A node.js wrapper for Boilerpipe, an excellent Java library for boilerplate removal and fulltext extraction from HTML pages.
node-boilerpipe depends on Boilerpipe v1.2.0 or higher.
WARNING: Don't forget to set JAVA variable referred to node-java.
Via npm:
$ npm install boilerpipe
$ mvn compile
$ mvn package
var Boilerpipe = require('boilerpipe');
The constructor takes a extractor
, being one of the available boilerpipe extractor types:
- DefaultExtractor
- ArticleExtractor
- ArticleSentencesExtractor
- KeepEverythingExtractor
- KeepEverythingWithMinKWordsExtractor
- LargestContentExtractor
- NumWordsRulesExtractor
- CanolaExtractor
If no extractor is passed the DefaultExtractor
will be used by default. Additional keyword arguments are either html
for HTML text or url
.

☆ ☆ ☆ ☆ ☆

# Assignment 1
According to the node-boilerpipe text, which version of Boilerpipe does node-boilerpipe depend on?
# Assignment 2
List every boilerpipe extractor type that the node-boilerpipe text names as available to the constructor.
# Assignment 3
Reproduce word for word the stretch of the node-boilerpipe text from "A node.js wrapper" through "referred to node-java.".

# Input data
☆ ☆ ☆ ☆ ☆

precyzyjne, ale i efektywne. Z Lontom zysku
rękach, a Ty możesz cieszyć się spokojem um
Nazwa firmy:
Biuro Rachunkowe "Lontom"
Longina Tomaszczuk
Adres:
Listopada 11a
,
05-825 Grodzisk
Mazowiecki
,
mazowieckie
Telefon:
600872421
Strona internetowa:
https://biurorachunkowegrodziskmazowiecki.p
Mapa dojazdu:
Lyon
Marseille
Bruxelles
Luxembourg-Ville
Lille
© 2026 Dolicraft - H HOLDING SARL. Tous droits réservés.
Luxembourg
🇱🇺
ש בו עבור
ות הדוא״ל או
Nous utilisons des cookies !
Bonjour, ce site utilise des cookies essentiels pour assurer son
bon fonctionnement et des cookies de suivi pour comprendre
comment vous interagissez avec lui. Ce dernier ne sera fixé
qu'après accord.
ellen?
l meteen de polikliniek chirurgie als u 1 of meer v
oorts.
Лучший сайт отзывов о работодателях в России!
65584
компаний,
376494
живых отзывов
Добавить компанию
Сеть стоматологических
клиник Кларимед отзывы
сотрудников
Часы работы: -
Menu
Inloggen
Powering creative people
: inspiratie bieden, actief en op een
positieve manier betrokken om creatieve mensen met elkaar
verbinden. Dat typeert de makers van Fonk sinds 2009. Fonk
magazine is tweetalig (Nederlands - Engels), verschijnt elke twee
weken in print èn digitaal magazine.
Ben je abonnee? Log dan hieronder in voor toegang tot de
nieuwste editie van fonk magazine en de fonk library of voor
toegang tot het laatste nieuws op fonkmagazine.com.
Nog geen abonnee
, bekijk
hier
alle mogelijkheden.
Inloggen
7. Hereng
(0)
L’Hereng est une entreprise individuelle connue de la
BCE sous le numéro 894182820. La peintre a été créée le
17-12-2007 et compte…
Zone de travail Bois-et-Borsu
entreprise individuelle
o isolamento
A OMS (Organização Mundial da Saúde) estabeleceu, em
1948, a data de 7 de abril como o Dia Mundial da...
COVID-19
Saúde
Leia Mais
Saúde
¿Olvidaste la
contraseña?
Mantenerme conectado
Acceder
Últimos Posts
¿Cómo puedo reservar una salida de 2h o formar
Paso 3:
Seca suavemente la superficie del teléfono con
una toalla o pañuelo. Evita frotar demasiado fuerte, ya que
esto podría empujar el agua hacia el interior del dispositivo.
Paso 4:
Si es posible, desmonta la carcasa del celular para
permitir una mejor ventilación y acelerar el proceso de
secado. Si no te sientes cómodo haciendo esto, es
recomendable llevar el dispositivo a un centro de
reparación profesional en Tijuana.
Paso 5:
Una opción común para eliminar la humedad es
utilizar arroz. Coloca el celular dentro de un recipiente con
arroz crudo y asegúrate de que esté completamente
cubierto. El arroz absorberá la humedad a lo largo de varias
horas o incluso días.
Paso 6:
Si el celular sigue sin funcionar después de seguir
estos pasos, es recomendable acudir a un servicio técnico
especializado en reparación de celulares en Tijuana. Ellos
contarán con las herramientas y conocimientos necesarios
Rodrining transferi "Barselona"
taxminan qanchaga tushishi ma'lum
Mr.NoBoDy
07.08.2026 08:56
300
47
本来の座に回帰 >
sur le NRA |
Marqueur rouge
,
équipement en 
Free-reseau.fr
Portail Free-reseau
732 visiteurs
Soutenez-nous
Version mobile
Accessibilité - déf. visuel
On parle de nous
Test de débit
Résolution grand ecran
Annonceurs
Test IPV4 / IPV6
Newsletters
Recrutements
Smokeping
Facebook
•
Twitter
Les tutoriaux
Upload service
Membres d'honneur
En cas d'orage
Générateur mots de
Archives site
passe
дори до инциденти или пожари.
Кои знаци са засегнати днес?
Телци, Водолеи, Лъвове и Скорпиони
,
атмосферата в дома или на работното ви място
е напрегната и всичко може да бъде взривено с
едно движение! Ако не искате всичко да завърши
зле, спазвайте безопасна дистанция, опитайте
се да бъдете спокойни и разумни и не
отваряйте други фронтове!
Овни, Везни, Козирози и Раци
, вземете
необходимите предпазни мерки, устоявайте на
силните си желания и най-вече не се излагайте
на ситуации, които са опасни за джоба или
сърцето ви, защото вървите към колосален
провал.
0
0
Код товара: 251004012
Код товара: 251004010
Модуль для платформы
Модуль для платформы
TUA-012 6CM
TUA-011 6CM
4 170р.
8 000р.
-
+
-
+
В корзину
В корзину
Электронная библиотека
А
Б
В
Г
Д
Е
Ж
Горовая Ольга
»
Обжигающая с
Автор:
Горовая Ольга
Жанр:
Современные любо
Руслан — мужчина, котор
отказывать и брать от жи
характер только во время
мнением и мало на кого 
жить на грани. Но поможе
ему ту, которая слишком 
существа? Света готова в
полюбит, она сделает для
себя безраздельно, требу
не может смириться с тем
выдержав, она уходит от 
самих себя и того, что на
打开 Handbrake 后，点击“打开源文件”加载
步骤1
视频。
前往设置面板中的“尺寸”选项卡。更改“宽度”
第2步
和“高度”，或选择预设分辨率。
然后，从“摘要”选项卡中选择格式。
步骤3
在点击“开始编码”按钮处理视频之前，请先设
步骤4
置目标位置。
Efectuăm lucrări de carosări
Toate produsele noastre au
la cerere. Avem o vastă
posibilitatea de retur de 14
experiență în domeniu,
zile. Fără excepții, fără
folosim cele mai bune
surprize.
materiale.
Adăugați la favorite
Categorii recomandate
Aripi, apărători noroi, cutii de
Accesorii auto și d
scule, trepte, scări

☆ ☆ ☆ ☆ ☆

# Output 1
Boilerpipe v1.2.0 or higher.

# Output 2
DefaultExtractor, ArticleExtractor, ArticleSentencesExtractor, KeepEverythingExtractor, KeepEverythingWithMinKWordsExtractor, LargestContentExtractor, NumWordsRulesExtractor, CanolaExtractor

# Output 3
A node.js wrapper for Boilerpipe, an excellent Java library for boilerplate removal and fulltext extraction from HTML pages.
node-boilerpipe depends on Boilerpipe v1.2.0 or higher.
WARNING: Don't forget to set JAVA variable referred to node-java.